# Clayed, waxed and ready for winter



## moro anis (May 27, 2010)

Took advantage of a clear, dry yesterday to carry out the above.


----------



## OnTheMike (Jul 22, 2013)

moro anis said:


> Took advantage of a clear, dry yesterday to carry out the above.


Very classy colour indeed. Very nice.


----------



## jim25 (Oct 5, 2013)

Thats an unusual colour, haven't seen many of them before


----------



## ZephyR2 (Feb 20, 2013)

A marvellous specimen, with beautiful plumage too


----------



## moro anis (May 27, 2010)

Thank you one and all.


----------



## TTchan (Mar 24, 2012)

So nice, lovely colour


----------



## Jenny H (Aug 25, 2013)

Fab colour, love it


----------



## blz-8027 (Sep 22, 2013)

Looking good


----------



## dak2v (Mar 12, 2011)

That is a wicked shine & colour


----------



## thirtytwopence (Oct 11, 2013)

Looks great.

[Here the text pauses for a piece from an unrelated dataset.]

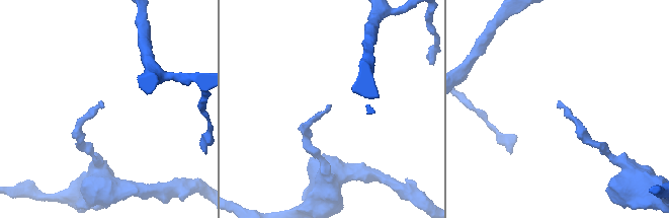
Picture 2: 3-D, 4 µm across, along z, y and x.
inspect(em, xz, step 4, tint, picture 2, (329, 109))

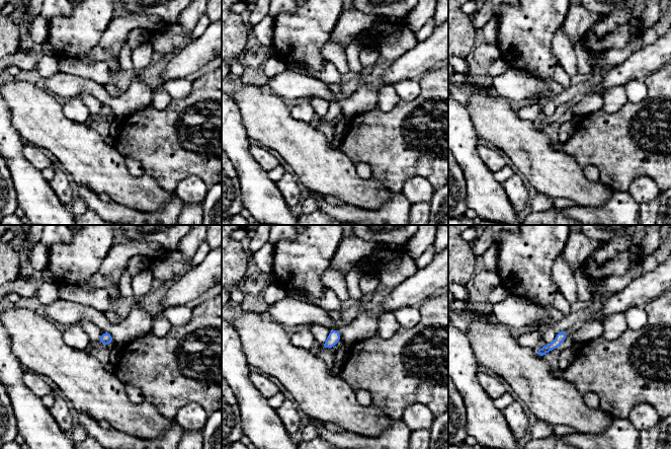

What wax did you use?


----------



## moro anis (May 27, 2010)

Autoglym High Definition. 
I've used some good waxes over the years but that is definitely the best I've had. Easy to apply, so little required and no white residue. Water just flings itself off it. The pictures don't really do it justice. It makes the panels look like glass such is the depth of shine.


----------



## Renegade79 (Feb 26, 2010)

Wow. Job well done there! Unusual colour but i like it!!


----------